Cement evaluation logging tools are designed specifically to evaluate casing annular conditions and are constructed to make measurements that can be related to cement quantity, compressive strength, and bonding to pipe and formation, with the determination of cement isolation being the major objective of the log response. For oil and gas production purposes, fluid or gas migration in the annulus is economically undesirable, but in underground injection wells, it is imperative that there is no significant fluid movement into an underground source of drinking water through vertical channels adjacent to the wellbore. EPA underground injection control regulations require all Class II injection wells to demonstrate mechanical integrity before operations begin and at least once every 5 years thereafter.
In July 1981, a research project was founded by the EPA to establish guidelines for mechanical integrity verification. As part of this project, a special logging well was constructed to determine present industry capability to evaluate cement bond between the cement/casing and cement/formation in injection wells. Service companies were invited to run their cement evaluation logging tools and to provide a complete interpretation of the condition of the cement before leaving the job site. The logging tools used in the initial test were of two basic generations: the first was the CBL with a low-frequency acoustic signal and a single-transmitter/dual-receiver combination, and the second was an ultrasonic tool with eight transducers in a helical array. On the basis of the test results, logging procedures for determining mechanical integrity in injection wells were established.
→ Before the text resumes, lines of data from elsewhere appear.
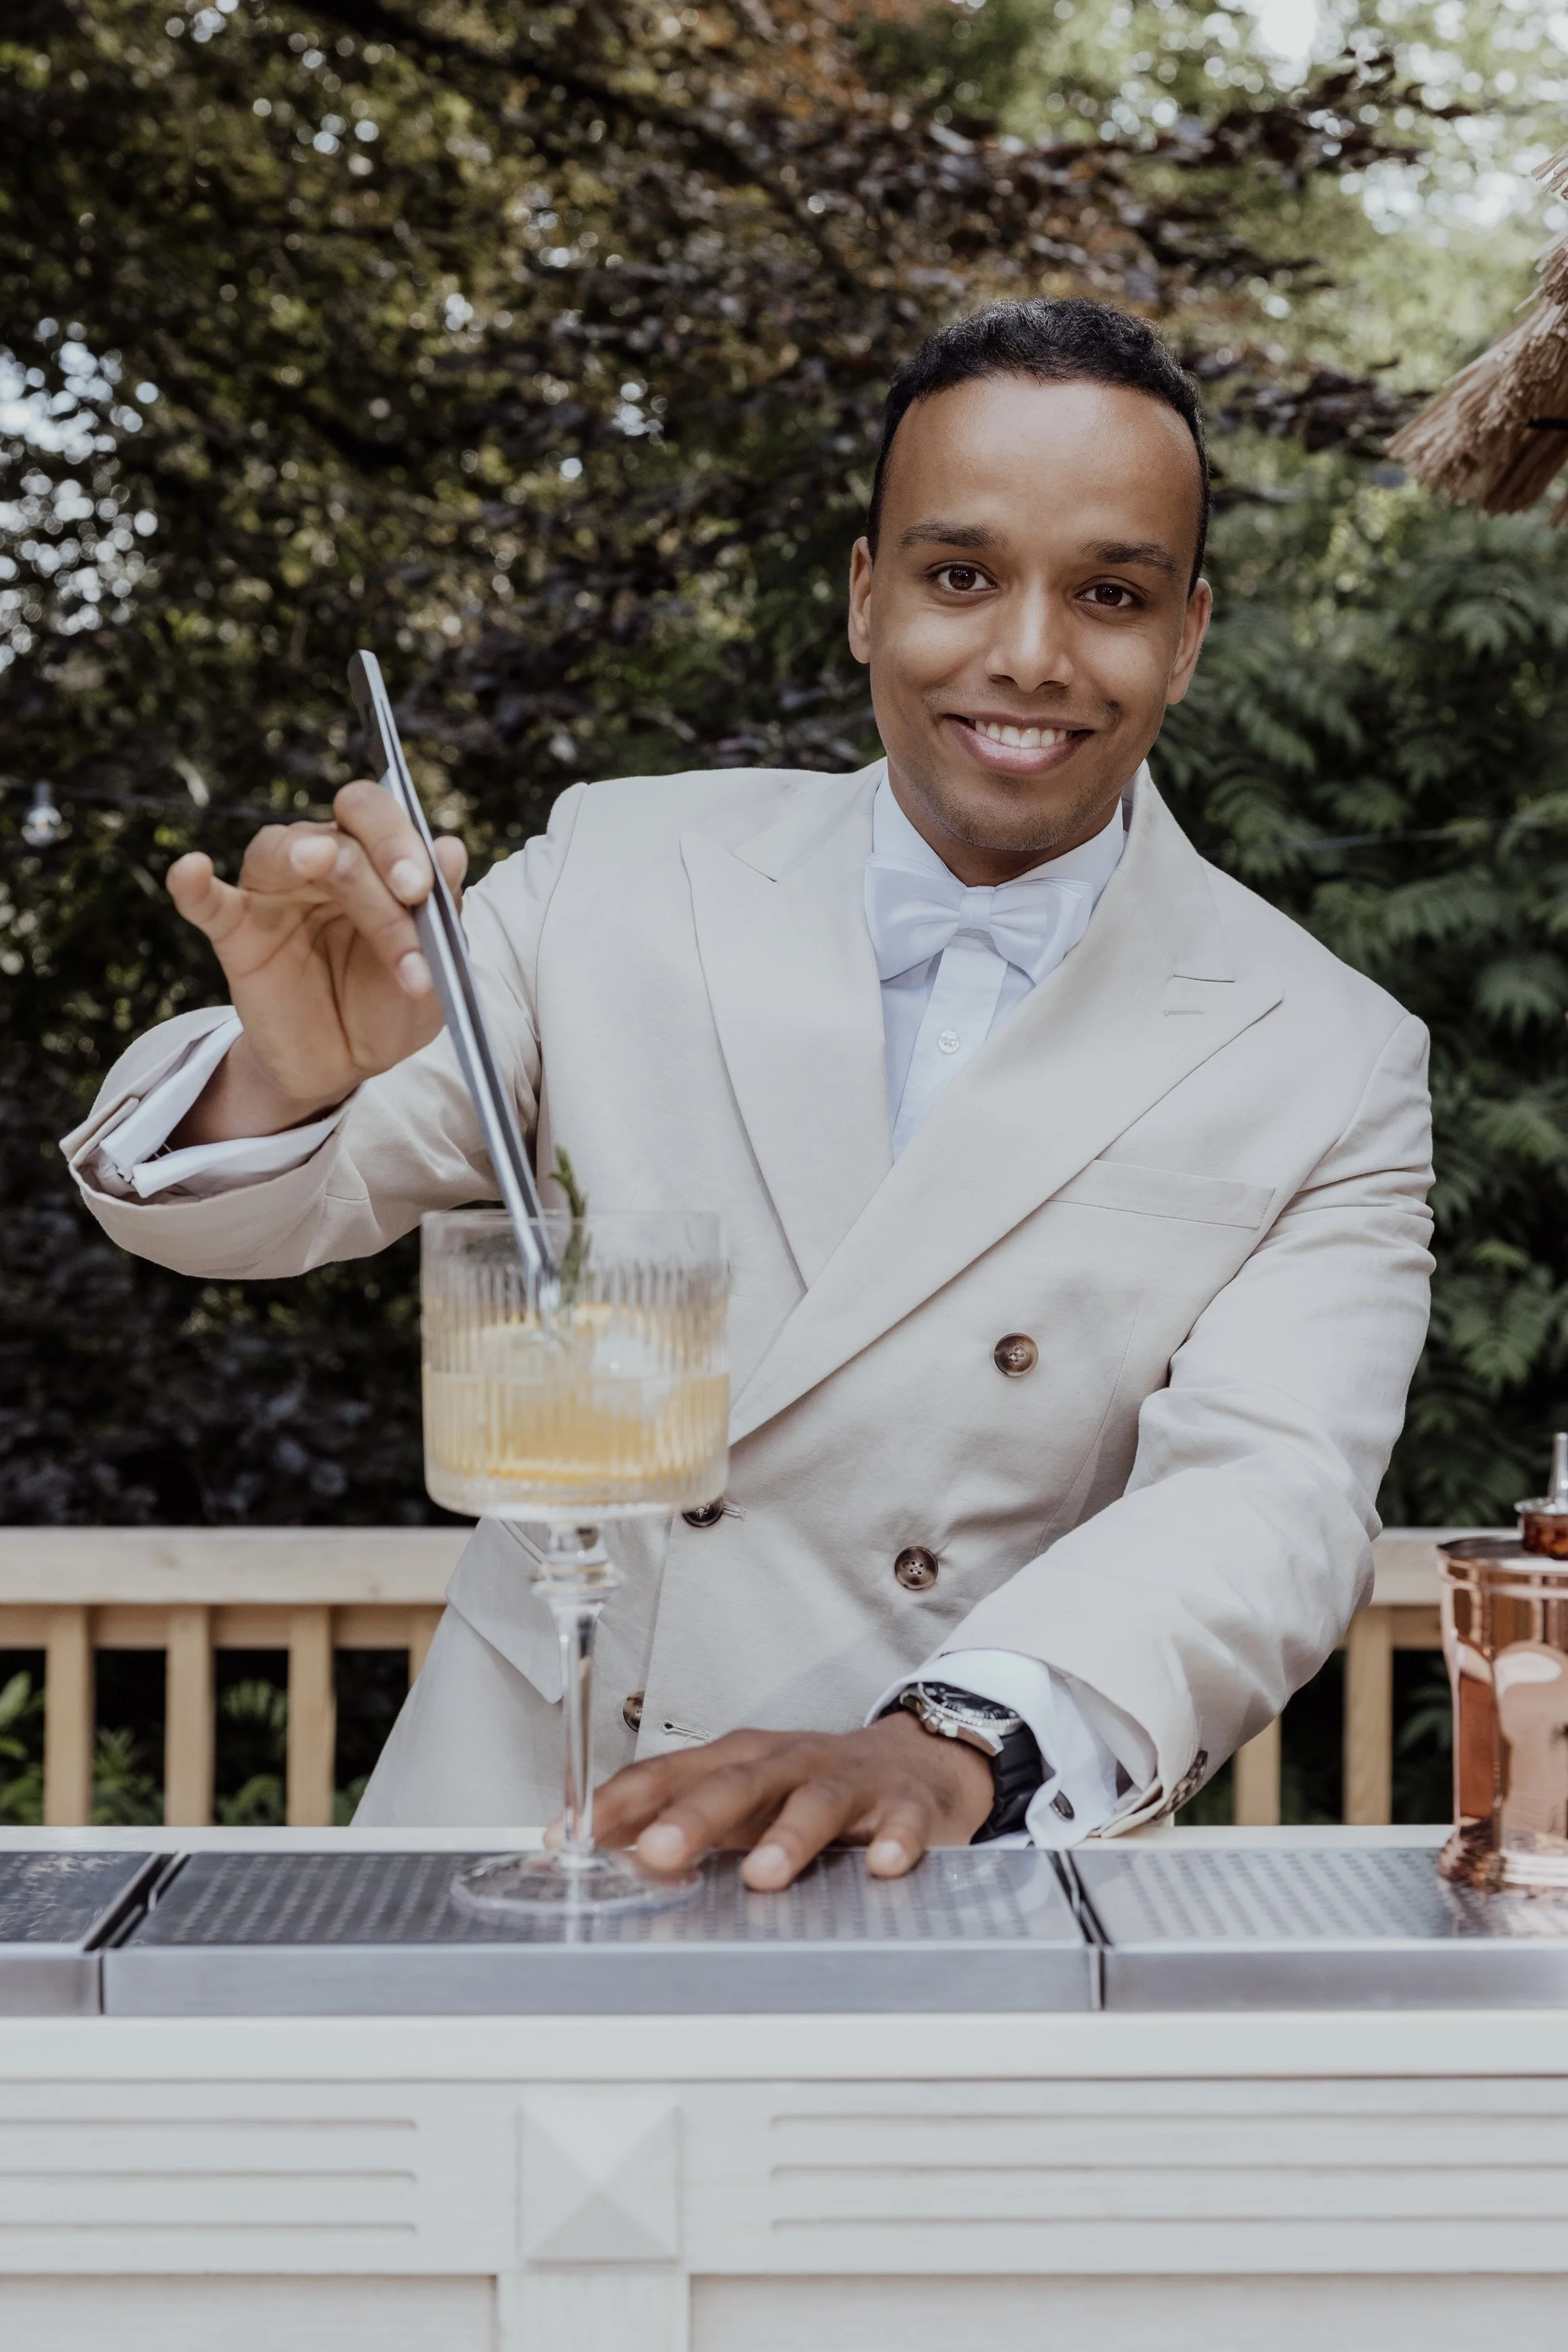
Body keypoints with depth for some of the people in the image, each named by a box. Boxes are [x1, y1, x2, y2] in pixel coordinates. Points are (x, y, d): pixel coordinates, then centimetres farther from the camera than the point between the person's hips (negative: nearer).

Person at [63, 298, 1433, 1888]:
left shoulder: (1326, 1070, 0)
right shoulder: (621, 873, 3)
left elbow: (1266, 1501, -13)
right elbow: (238, 1208, 5)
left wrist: (951, 1752, -32)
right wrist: (284, 1078, -20)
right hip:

Since the EPA test, new ratiometric logging techniques have been introduced that eliminate many of the inherent CBL problems. Calibrated CBL, RBT, and PET logs have been run on the logging well, and a detailed analysis of the three log responses to channels is presented. The results of this analysis should contribute to a better understanding of the ability of currently available technology to evaluate the cement integrity of the cased wellbore properly.